54-08-01-01 PROCEDURE - VOIES DE RECOURS - APPEL - RECEVABILITE - Qualité pour faire appel.
66-07-01,RJ1 TRAVAIL - LICENCIEMENT - SALARIES PROTEGES - Sursis àexécution de l'autorisation de licenciement - Irrecevabilité.

Résumé : 54-08-01-01 En vertu des principes généraux de la procédure, tels qu'ils sont rappelés à l'article R.191 du code des tribunaux administratifs, le droit de former appel d'un jugement est ouvert à toutes les personnes qui étaient parties en première instance.
54-03-03-01, 66-07-01 La décision par laquelle le ministre du Travail autorise le licenciement de salariés investis de fonctions représentatives dans l'entreprise est entièrement exécutée lorsque le licenciement est intervenu. Des conclusions tendant à ce qu'il soit sursis à l'exécution de cette décision, présentées postérieurement au licenciement, sont sans objet et par suite irrecevables [RJ1].

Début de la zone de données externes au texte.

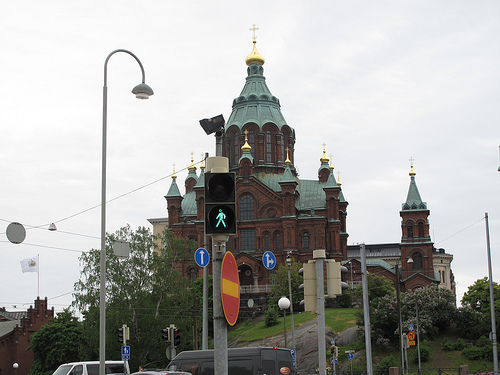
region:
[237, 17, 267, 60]
a white cross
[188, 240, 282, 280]
two blue round signs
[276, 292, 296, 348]
a white light on metal pole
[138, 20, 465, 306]
a building with crosses on all the points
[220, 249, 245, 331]
a round red and yellow sign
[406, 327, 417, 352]
sign that says to not turn left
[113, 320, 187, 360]
two street lights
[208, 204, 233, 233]
a green color person walking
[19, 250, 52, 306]
a white flag on top of a building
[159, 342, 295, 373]
a black van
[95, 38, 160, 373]
A tall light-post is in the foreground.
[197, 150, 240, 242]
A light is indicating that it is safe to cross the street.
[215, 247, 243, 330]
A red and yellow caution sign is attached to a pole.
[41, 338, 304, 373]
Two vehicles are parked in the foreground.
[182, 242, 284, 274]
Two blue and white signs are in the center of this photo.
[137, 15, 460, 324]
A large red building is in the background.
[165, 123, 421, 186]
Six yellow tops are visible with regard to this red building.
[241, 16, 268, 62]
A yellow cross is visible on the main structure of this red building.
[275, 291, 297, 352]
A white lamp-post is visible in the center of this photo.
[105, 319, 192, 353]
Traffic lights are near the parked vehicles.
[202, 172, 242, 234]
okay to cross now sign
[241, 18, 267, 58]
cross on top of steeple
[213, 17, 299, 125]
large steeple on top of old church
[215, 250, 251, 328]
yellow and red sign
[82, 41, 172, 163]
lamp post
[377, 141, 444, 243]
smaller steeple on church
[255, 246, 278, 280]
blue and white sign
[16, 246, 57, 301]
white flag flying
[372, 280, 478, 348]
green and white shrubbery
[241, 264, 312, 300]
white colored railing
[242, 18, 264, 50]
a cross on top of the spire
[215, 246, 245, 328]
the sign is red and yellow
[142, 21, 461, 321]
the building is red, green and tan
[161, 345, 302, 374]
a black van is in front of the building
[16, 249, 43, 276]
the flag is white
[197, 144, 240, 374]
the traffic signal has the walk sign lit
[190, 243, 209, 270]
the sign is blue and white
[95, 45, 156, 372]
the light pole is curved at the top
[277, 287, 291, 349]
the globe of the light is white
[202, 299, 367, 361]
the grass is green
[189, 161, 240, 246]
walk signal on crosswalk sign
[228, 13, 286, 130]
cross on top of building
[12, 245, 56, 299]
white flag on pole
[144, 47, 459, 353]
large building on a hill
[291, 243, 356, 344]
traffic signal on a pole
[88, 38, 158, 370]
large streetlamp on roadside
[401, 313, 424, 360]
no left turn sign on pole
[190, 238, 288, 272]
blue directional signs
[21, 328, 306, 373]
vehicles at cross street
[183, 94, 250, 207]
traffic camera on top of pole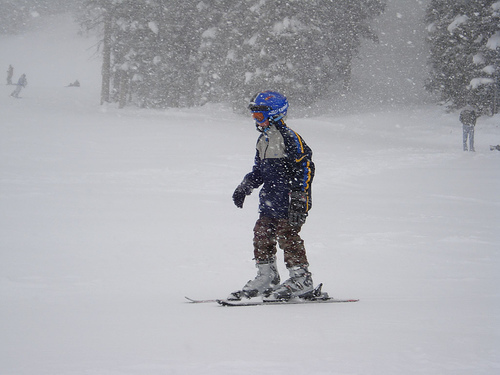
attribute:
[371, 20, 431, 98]
snow — falling, white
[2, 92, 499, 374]
ground — covered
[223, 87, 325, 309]
skier — skiing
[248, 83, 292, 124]
helmet — blue, protective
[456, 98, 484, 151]
person — looking, skiing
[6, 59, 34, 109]
skiers — coming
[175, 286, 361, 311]
skis — set, short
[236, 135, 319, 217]
arms — loose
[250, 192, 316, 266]
pants — brown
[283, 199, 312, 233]
gloves — protective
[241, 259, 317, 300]
ski boots — gray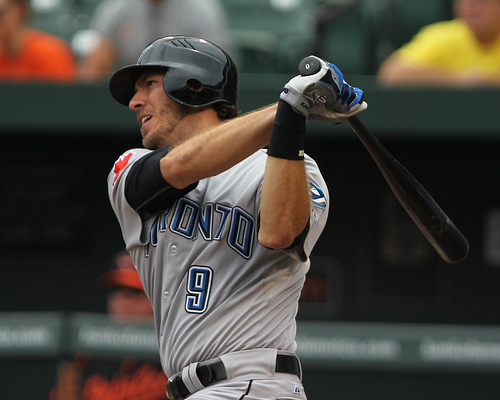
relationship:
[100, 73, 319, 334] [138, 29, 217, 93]
man in helmet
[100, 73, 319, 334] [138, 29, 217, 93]
man with helmet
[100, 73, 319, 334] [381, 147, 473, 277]
man swinging bat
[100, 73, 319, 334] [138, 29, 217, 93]
man wearing helmet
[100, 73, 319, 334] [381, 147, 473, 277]
man with bat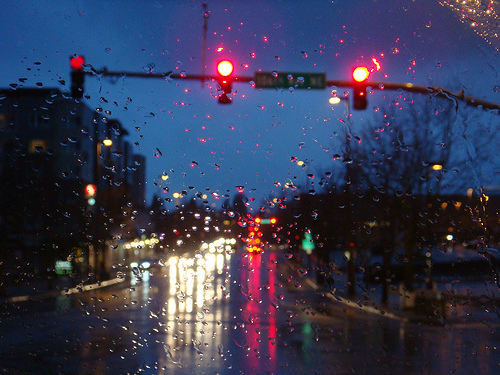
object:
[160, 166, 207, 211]
rain drop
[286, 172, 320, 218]
rain drop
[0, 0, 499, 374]
wind shield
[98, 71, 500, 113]
pole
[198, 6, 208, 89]
traffic camera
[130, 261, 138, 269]
headlights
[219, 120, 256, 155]
clouds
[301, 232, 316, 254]
sign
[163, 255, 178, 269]
lights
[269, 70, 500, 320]
trees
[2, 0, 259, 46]
raindrops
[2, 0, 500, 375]
glass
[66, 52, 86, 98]
traffic light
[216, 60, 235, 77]
red light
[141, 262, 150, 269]
light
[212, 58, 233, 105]
light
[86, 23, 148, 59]
clouds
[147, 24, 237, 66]
clouds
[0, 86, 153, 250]
building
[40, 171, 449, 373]
street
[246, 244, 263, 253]
cars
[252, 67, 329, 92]
sign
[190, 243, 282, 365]
road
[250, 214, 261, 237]
stop light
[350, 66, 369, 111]
light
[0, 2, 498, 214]
sky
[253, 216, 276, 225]
lights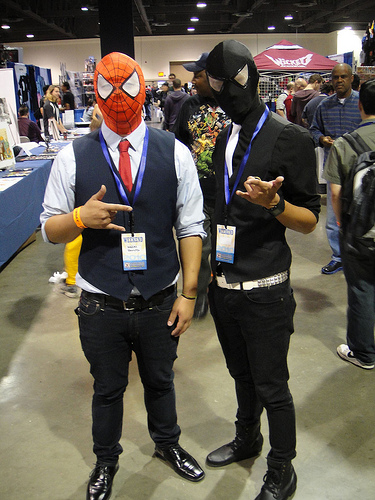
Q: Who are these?
A: People.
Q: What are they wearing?
A: Masks.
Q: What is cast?
A: Shadow.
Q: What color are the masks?
A: Red and black.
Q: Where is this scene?
A: At a convention.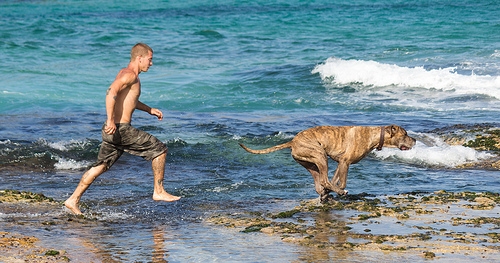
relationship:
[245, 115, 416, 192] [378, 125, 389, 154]
dog with collar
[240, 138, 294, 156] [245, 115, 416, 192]
tail of dog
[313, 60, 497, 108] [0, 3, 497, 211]
wave in ocean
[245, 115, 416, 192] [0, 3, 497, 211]
dog in ocean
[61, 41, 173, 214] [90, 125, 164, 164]
man wearing shorts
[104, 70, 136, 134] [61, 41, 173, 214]
arm of man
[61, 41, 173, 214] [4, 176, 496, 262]
man on top of shore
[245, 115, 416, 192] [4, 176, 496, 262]
dog in shore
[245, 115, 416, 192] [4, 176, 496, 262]
dog on top of shore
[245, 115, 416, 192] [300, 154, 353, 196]
dog has legs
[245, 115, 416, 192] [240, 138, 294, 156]
dog has tail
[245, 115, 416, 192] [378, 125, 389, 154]
dog has collar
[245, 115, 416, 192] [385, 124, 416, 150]
dog has head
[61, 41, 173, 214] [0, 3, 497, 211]
man in ocean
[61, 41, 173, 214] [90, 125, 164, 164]
man has shorts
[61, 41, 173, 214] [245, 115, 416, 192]
man chasing dog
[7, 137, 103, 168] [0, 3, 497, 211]
rocks in ocean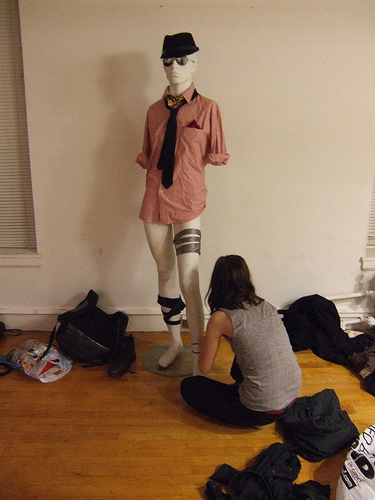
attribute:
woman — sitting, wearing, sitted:
[136, 203, 349, 445]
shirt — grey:
[216, 296, 330, 402]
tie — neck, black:
[144, 70, 199, 198]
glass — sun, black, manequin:
[148, 30, 203, 77]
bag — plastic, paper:
[338, 415, 374, 488]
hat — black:
[153, 23, 207, 64]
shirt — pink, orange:
[117, 92, 235, 232]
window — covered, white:
[5, 68, 30, 232]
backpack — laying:
[55, 268, 168, 397]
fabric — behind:
[235, 403, 337, 488]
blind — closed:
[2, 148, 24, 174]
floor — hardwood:
[59, 384, 182, 498]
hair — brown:
[204, 227, 278, 311]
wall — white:
[5, 35, 154, 187]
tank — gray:
[210, 316, 315, 415]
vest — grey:
[221, 272, 301, 401]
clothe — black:
[274, 386, 364, 489]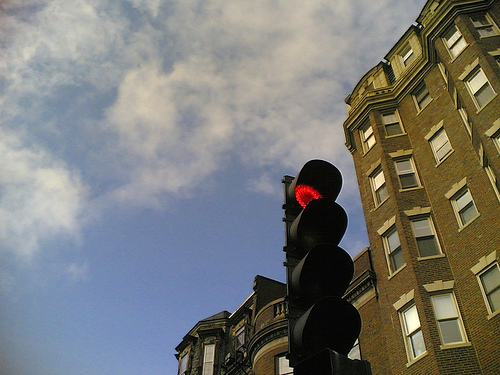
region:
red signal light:
[264, 145, 365, 346]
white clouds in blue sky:
[11, 21, 63, 71]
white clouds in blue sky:
[157, 65, 199, 115]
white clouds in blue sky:
[75, 188, 122, 230]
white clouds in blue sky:
[144, 56, 201, 103]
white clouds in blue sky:
[124, 129, 168, 176]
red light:
[282, 151, 330, 206]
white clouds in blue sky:
[154, 55, 205, 136]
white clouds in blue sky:
[40, 115, 78, 175]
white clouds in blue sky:
[130, 223, 155, 254]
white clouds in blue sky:
[41, 229, 106, 279]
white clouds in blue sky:
[198, 115, 263, 180]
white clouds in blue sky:
[2, 153, 107, 273]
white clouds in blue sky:
[64, 86, 125, 157]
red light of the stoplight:
[286, 174, 328, 206]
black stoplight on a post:
[274, 168, 363, 374]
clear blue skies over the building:
[116, 241, 203, 321]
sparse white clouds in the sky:
[28, 34, 207, 209]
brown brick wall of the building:
[451, 236, 473, 276]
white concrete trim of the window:
[441, 183, 481, 232]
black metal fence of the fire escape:
[216, 338, 250, 372]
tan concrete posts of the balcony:
[272, 301, 290, 318]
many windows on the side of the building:
[356, 66, 494, 351]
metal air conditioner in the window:
[218, 349, 238, 366]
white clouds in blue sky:
[2, 26, 64, 83]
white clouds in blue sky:
[72, 136, 132, 188]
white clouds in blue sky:
[110, 153, 171, 214]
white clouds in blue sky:
[34, 186, 108, 250]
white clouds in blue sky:
[177, 23, 258, 80]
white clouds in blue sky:
[100, 81, 168, 141]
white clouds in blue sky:
[90, 89, 192, 177]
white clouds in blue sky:
[242, 16, 293, 58]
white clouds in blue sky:
[57, 25, 115, 80]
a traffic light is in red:
[275, 150, 367, 372]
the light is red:
[286, 165, 331, 210]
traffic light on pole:
[272, 158, 371, 372]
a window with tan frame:
[361, 159, 396, 214]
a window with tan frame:
[424, 275, 473, 355]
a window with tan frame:
[437, 174, 487, 239]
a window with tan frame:
[420, 118, 458, 170]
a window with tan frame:
[453, 55, 499, 111]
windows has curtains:
[395, 274, 472, 371]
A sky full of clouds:
[0, 0, 425, 373]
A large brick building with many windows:
[173, 13, 494, 373]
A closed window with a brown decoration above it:
[405, 206, 447, 267]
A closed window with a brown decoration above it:
[440, 174, 480, 230]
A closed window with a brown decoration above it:
[422, 275, 476, 351]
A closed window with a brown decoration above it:
[388, 286, 435, 368]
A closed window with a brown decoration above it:
[359, 158, 395, 210]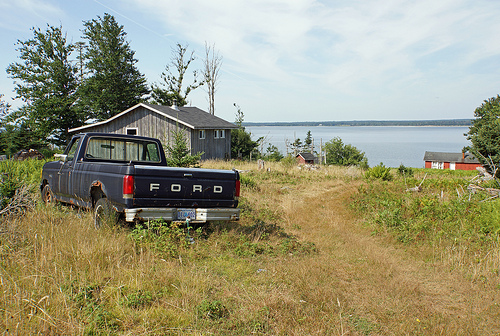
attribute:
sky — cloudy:
[267, 35, 459, 109]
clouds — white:
[227, 22, 480, 109]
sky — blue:
[4, 0, 498, 119]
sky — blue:
[268, 17, 468, 91]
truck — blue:
[34, 130, 246, 234]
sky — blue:
[271, 20, 368, 103]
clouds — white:
[225, 28, 343, 105]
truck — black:
[37, 115, 255, 247]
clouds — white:
[153, 1, 498, 81]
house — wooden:
[60, 93, 254, 155]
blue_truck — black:
[32, 124, 247, 252]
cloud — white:
[154, 2, 316, 56]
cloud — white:
[324, 5, 464, 85]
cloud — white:
[162, 5, 322, 55]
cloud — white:
[332, 8, 449, 101]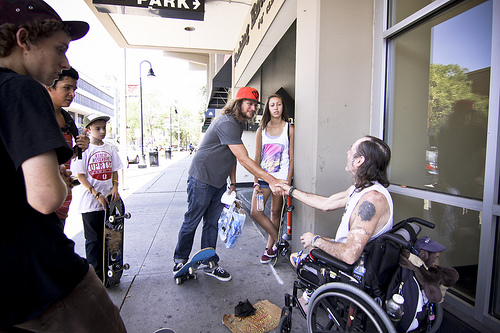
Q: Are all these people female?
A: No, they are both male and female.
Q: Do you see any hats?
A: Yes, there is a hat.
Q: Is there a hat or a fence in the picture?
A: Yes, there is a hat.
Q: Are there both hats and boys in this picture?
A: Yes, there are both a hat and a boy.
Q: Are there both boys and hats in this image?
A: Yes, there are both a hat and a boy.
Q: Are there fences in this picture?
A: No, there are no fences.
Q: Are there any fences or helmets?
A: No, there are no fences or helmets.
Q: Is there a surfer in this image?
A: No, there are no surfers.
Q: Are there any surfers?
A: No, there are no surfers.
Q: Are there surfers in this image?
A: No, there are no surfers.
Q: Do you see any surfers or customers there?
A: No, there are no surfers or customers.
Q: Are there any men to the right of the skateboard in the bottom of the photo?
A: Yes, there is a man to the right of the skateboard.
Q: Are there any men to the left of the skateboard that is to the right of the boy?
A: No, the man is to the right of the skateboard.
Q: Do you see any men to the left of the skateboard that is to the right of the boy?
A: No, the man is to the right of the skateboard.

54-05-05-01 Des conclusions à fin de susris qui étaient dépourvues d'objet à la date à laquelle la juridiction administrative a été saisie doivent être rejetées comme irrecevables et ne peuvent faire l'objet d'un non-lieu.